- Extracted information:
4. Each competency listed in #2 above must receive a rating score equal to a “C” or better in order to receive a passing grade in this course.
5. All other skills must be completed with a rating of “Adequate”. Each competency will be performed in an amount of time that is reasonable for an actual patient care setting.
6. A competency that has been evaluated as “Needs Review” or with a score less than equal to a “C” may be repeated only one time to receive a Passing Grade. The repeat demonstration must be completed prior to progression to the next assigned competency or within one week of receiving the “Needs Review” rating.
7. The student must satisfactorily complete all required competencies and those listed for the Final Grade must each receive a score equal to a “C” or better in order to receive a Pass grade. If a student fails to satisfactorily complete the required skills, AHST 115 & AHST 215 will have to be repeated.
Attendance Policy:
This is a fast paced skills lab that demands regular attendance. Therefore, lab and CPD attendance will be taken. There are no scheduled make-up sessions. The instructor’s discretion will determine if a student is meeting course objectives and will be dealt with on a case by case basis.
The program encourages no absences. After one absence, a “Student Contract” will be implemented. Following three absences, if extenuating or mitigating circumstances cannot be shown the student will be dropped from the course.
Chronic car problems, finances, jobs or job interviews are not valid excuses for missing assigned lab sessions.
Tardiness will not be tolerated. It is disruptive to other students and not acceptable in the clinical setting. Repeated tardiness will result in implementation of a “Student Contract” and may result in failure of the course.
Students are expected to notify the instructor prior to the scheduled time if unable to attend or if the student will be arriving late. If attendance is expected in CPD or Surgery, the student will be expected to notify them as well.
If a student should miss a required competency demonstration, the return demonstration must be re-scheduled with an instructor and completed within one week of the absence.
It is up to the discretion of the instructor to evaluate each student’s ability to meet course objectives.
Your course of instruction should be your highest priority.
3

- What the task requires: Read through the entries and copy each line in which "within" appears.

- Answer for this exercise:
6. A competency that has been evaluated as “Needs Review” or with a score less than equal to a “C” may be repeated only one time to receive a Passing Grade. The repeat demonstration must be completed prior to progression to the next assigned competency or within one week of receiving the “Needs Review” rating.
If a student should miss a required competency demonstration, the return demonstration must be re-scheduled with an instructor and completed within one week of the absence.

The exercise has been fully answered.